*** TEXT UNDER STUDY ***
# Cannon road (no cycing allowed) harrasment



## Slowuphill (Mar 24, 2006)

I was riding up cannon road in Saratoga or is it Los Gatos? Well at the top of the hill some dude in a car stops me and tells me this is a private road and bicycles are not allowed. A car passes and I ask him " Are cars allowed?" he says "Yes , but no bicycles". He tells me he is going to call police and I will be sent to jail for trespassing , I tell him go ahead as I'm on the road not bothering anyone property and ride off. Has anyone else been harassed on this road? I have rode it for year without a problem. There is a sign that reads "No Cycling permitted" but does not look legal. Is this true that they can stop cyclist?
Thanks
Dave


----------



## mohair_chair (Oct 3, 2002)

I've ridden up there in the past, but not lately. Those are some steep ass roads! I've never seen any signs or gotten any flack. I found this link: 
http://lists.live555.com/pipermail/romp/2007-June/004949.html

There are a lot of "private" roads in the hills, but usually that means they are privately maintained, but still publicly accessible. Unless there is a gate, you usually have every right to be there.

I suspect the signs are illegal and therefore unenforceable. I would ignore them and ride there if you want. If anyone threatens to call the police, tell them to go ahead. Personally, I would whip out my cell phone and offer to do myself. Nothing will happen.


----------



## Slowuphill (Mar 24, 2006)

Thanks for the reply, I'm going to keep riding on canon and point out the Vehicle Code about posting illegal signs to the unfriendly residents


----------



## ericm979 (Jun 26, 2005)

Slowuphill said:


> Thanks for the reply, I'm going to keep riding on canon and point out the Vehicle Code about posting illegal signs to the unfriendly residents


I'm sure that will make them like cyclists.
*** End of TEXT UNDER STUDY ***
*** DATA ***
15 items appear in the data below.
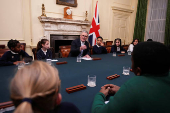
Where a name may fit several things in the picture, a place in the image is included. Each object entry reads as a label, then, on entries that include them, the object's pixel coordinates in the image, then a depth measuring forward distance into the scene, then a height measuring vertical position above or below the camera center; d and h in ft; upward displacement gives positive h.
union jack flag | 17.72 +2.22
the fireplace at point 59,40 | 16.60 +0.66
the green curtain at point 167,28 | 18.32 +2.57
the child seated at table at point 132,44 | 15.28 +0.11
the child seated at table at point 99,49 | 11.90 -0.42
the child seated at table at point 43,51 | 8.73 -0.46
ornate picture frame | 15.89 +5.40
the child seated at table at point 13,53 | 7.43 -0.55
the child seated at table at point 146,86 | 2.15 -0.71
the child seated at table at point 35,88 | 1.45 -0.53
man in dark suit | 9.94 -0.10
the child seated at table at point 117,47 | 12.98 -0.18
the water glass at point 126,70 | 5.47 -1.07
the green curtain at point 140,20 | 21.12 +4.34
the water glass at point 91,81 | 4.21 -1.21
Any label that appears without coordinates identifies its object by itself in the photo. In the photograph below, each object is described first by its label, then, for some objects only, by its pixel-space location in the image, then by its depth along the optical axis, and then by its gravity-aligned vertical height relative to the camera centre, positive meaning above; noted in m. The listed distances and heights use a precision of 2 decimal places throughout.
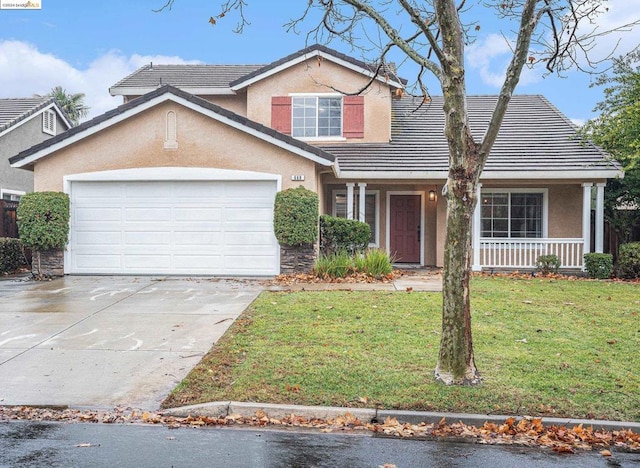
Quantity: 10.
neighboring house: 20.70 +3.83
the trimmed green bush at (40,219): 13.48 +0.15
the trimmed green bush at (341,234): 14.45 -0.18
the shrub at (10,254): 15.49 -0.85
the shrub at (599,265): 14.89 -0.98
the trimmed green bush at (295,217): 13.29 +0.23
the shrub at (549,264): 15.45 -0.99
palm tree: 39.72 +8.91
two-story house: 13.80 +1.49
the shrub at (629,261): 14.48 -0.84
*** End of DATA ***
> **PROBLEM**: Reproduce verbatim everything in the thread above on cycling along Cannon Road, from "There are a" down to "Nothing will happen.".

> **TASK OUTPUT**:
There are a lot of "private" roads in the hills, but usually that means they are privately maintained, but still publicly accessible. Unless there is a gate, you usually have every right to be there.

I suspect the signs are illegal and therefore unenforceable. I would ignore them and ride there if you want. If anyone threatens to call the police, tell them to go ahead. Personally, I would whip out my cell phone and offer to do myself. Nothing will happen.